Any idea why one crashes the video driver, and the other doesn't? The one that fail seems to be still within the card's limit on number of blocks.
More information on my system configuration:
Video Card: nVidia 8800GT
CUDA Version: 1.1
OS: Windows Server 2008 R2
I also tried it on a laptop with the following configuration, but got the same results:
Video Card: nVidia Quadro FX 880M
CUDA Version: 1.2
OS: Windows 7 64-bit
The resource which is being exhausted is time. On all current CUDA platforms, the display driver includes a watchdog timer which will kill any kernel which takes more than a few seconds to execute. Running code on a card which is running a display is subject to this limit.

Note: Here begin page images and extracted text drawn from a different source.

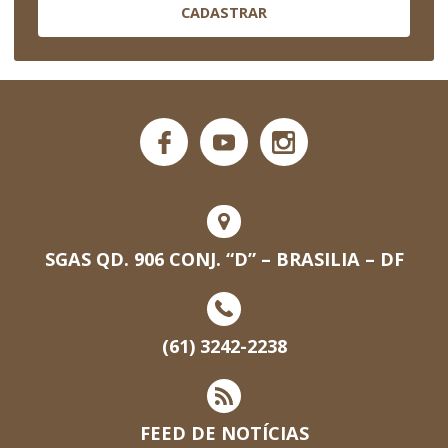
CADASTRAR
SGAS QD. 906 CONJ. “D” – BRASILIA – DF
(61) 3242-2238
FEED DE NOTÍCIAS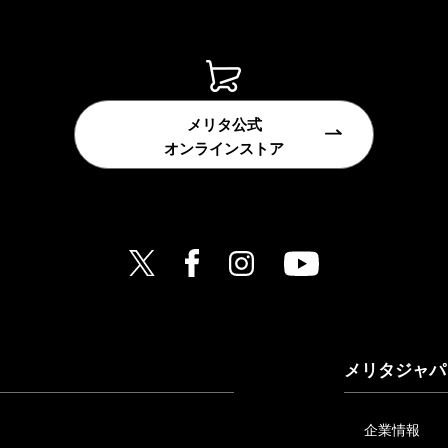
メリタ公式
オンラインストア
メリタジャパ
企業情報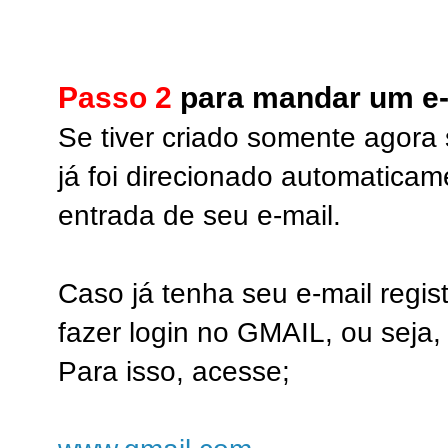
Passo 2
para mandar um e-
Se tiver criado somente agora
já foi direcionado automaticam
entrada de seu e-mail.
Caso já tenha seu e-mail regi
fazer login no GMAIL, ou seja,
Para isso, acesse;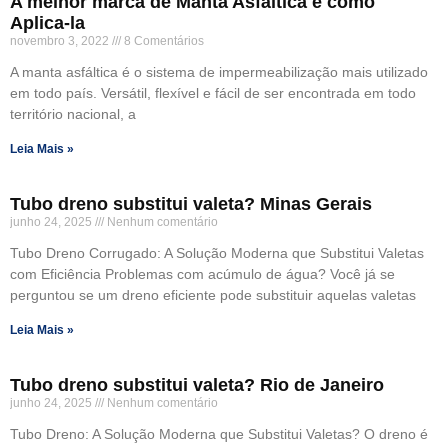
A melhor marca de Manta Asfáltica e como
Aplica-la
novembro 3, 2022
8 Comentários
A manta asfáltica é o sistema de impermeabilização mais utilizado
em todo país. Versátil, flexível e fácil de ser encontrada em todo
território nacional, a
Leia Mais »
Tubo dreno substitui valeta? Minas Gerais
junho 24, 2025
Nenhum comentário
Tubo Dreno Corrugado: A Solução Moderna que Substitui Valetas
com Eficiência Problemas com acúmulo de água? Você já se
perguntou se um dreno eficiente pode substituir aquelas valetas
Leia Mais »
Tubo dreno substitui valeta? Rio de Janeiro
junho 24, 2025
Nenhum comentário
Tubo Dreno: A Solução Moderna que Substitui Valetas? O dreno é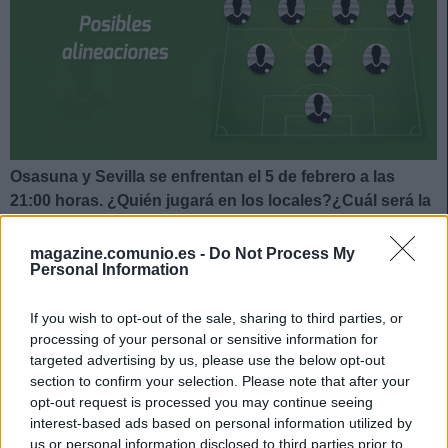
Osasuna y Sevilla se enfrentan el 5 de febrero a las
21:00 horas. ¿Quién jugará en los locales?¿Cuál será la
alineación que presente Lopetegui? A continuación, las
posibles alineaciones del Osasuna-Sevilla.
magazine.comunio.es -
Do Not Process My
Personal Information
* Actualizado a 17:30 horas del 03/02
If you wish to opt-out of the sale, sharing to third parties, or
Osasuna
processing of your personal or sensitive information for
targeted advertising by us, please use the below opt-out
Posible alineación
: Sergio Herrera – Ramalho, David
section to confirm your selection. Please note that after your
García, Juan Cruz, Manu Sánchez – Rubén García,
opt-out request is processed you may continue seeing
Moncayola, Lucas Torró, Javi Martínez (Roberto Torres) –
interest-based ads based on personal information utilized by
us or personal information disclosed to third parties prior to
Kike García, Chimy Ávila (Budimir).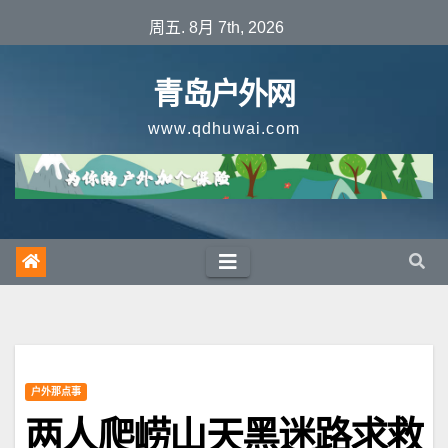
跳
周五. 8月 7th, 2026
至
内
青岛户外网
容
www.qdhuwai.com
户外那点事
两人爬崂山天黑迷路求救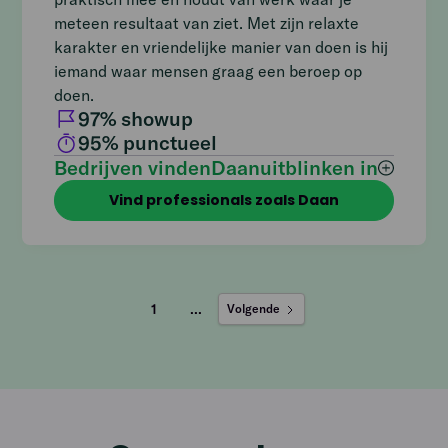
meteen resultaat van ziet. Met zijn relaxte
karakter en vriendelijke manier van doen is hij
iemand waar mensen graag een beroep op
doen.
97
% showup
95
% punctueel
Bedrijven vinden
Daan
uitblinken in
Vind professionals zoals Daan
1
...
Volgende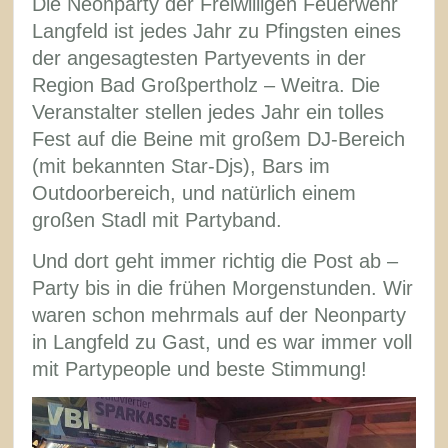
Die Neonparty der Freiwilligen Feuerwehr
Langfeld ist jedes Jahr zu Pfingsten eines
der angesagtesten Partyevents in der
Region Bad Großpertholz – Weitra. Die
Veranstalter stellen jedes Jahr ein tolles
Fest auf die Beine mit großem DJ-Bereich
(mit bekannten Star-Djs), Bars im
Outdoorbereich, und natürlich einem
großen Stadl mit Partyband.
Und dort geht immer richtig die Post ab –
Party bis in die frühen Morgenstunden. Wir
waren schon mehrmals auf der Neonparty
in Langfeld zu Gast, und es war immer voll
mit Partypeople und beste Stimmung!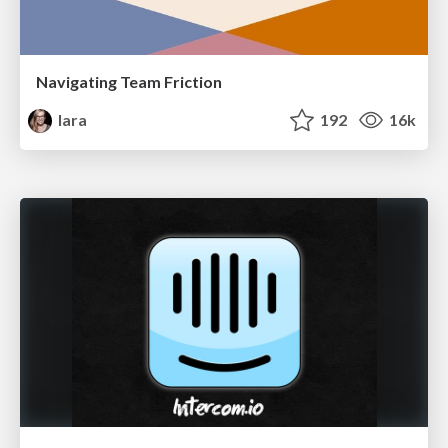
Navigating Team Friction
lara
192
16k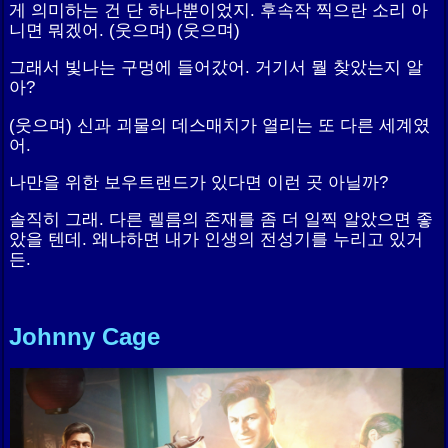
게 의미하는 건 단 하나뿐이었지. 후속작 찍으란 소리 아
니면 뭐겠어. (웃으며) (웃으며)
그래서 빛나는 구멍에 들어갔어. 거기서 뭘 찾았는지 알
아?
(웃으며) 신과 괴물의 데스매치가 열리는 또 다른 세계였
어.
나만을 위한 보우트랜드가 있다면 이런 곳 아닐까?
솔직히 그래. 다른 렐름의 존재를 좀 더 일찍 알았으면 좋
았을 텐데. 왜냐하면 내가 인생의 전성기를 누리고 있거
든.
Johnny Cage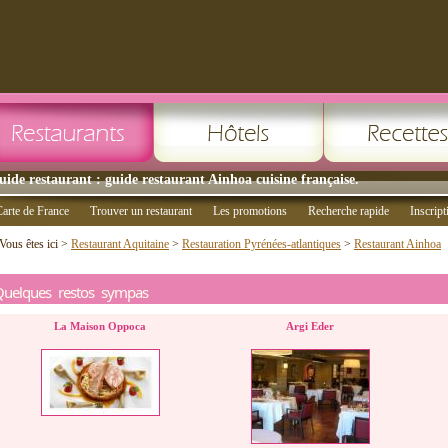
uide restaurant : guide restaurant Ainhoa cuisine française.
arte de France
Trouver un restaurant
Les promotions
Recherche rapide
Inscript
Vous êtes ici >
Restaurant Aquitaine
>
Restauration Pyrénées-atlantiques
>
Restaurant Ainhoa
Quelques restos sympas
La Maison Oppoca
Argi Eder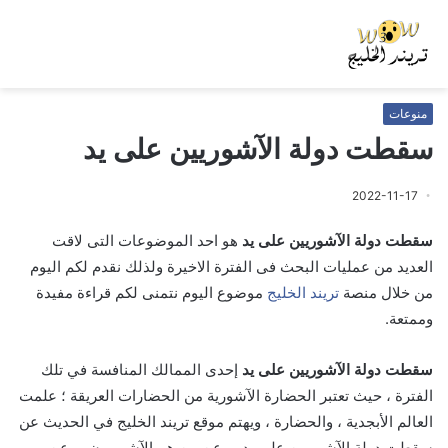
منوعات
سقطت دولة الآشوريين على يد
2022-11-17
سقطت دولة الآشوريين على يد
هو احد الموضوعات التى لاقت
العديد من عمليات البحث فى الفترة الاخيرة ولذلك نقدم لكم اليوم
من خلال منصة
تريند الخليج
موضوع اليوم نتمنى لكم قراءة مفيدة
وممتعة.
سقطت دولة الآشوريين على يد
إحدى الممالك المنافسة في تلك
الفترة ، حيث تعتبر الحضارة الآشورية من الحضارات العريقة ؛ علمت
العالم الأبجدية ، والحضارة ، ويهتم موقع تريند الخليج في الحديث عن
سقطت دولة الآشوريين على يد ، وعن من هم الآشوريون ، وعن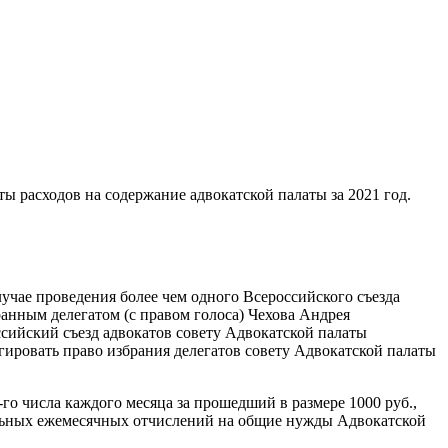
ты расходов на содержание адвокатской палаты за 2021 год.
лучае проведения более чем одного Всероссийского съезда
анным делегатом (с правом голоса) Чехова Андрея
ссийский съезд адвокатов совету Адвокатской палаты
егировать право избрания делегатов совету Адвокатской палаты
го числа каждого месяца за прошедший в размере 1000 руб.,
ельных ежемесячных отчислений на общие нужды Адвокатской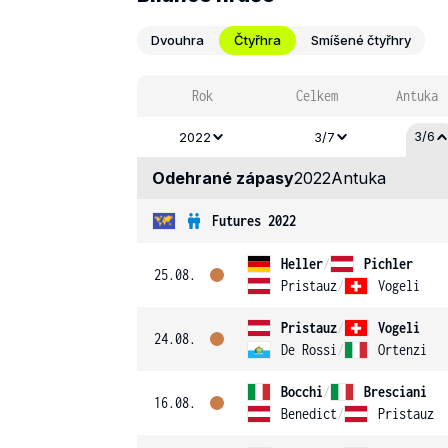
Dvouhra
Čtyřhra
Smíšené čtyřhry
Rok
Celkem
Antuka
3/6
2022
3/7
Odehrané zápasy
2022
Antuka
Futures 2022
Heller
/
Pichler
25.08.
Pristauz
/
Vogeli
Pristauz
/
Vogeli
24.08.
De Rossi
/
Ortenzi
Bocchi
/
Bresciani
16.08.
Benedict
/
Pristauz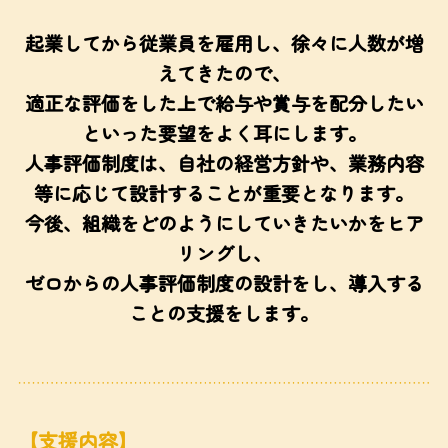
起業してから従業員を雇用し、徐々に人数が増
えてきたので、
適正な評価をした上で給与や賞与を配分したい
といった要望をよく耳にします。
人事評価制度は、自社の経営方針や、業務内容
等に応じて設計することが重要となります。
今後、組織をどのようにしていきたいかをヒア
リングし、
ゼロからの人事評価制度の設計をし、導入する
ことの支援をします。
【支援内容】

On the WDDM Windows platforms you are using, there are three possible solutions/work-arounds:
Get a Telsa card and use the TCC driver, which eliminates the problem completely
Try modifying registry settings to increase the timer limit (google for the TdrDelay registry key for more information, but I am not a Windows user and can't be more specific than that)
Modify your kernel code to be "re-entrant" and process the data parallel work load in several kernel launches rather than one. Kernel launch overhead isn't all that large and processing the workload over several kernel runs is often pretty easy to achieve, depending on the algorithm you are using.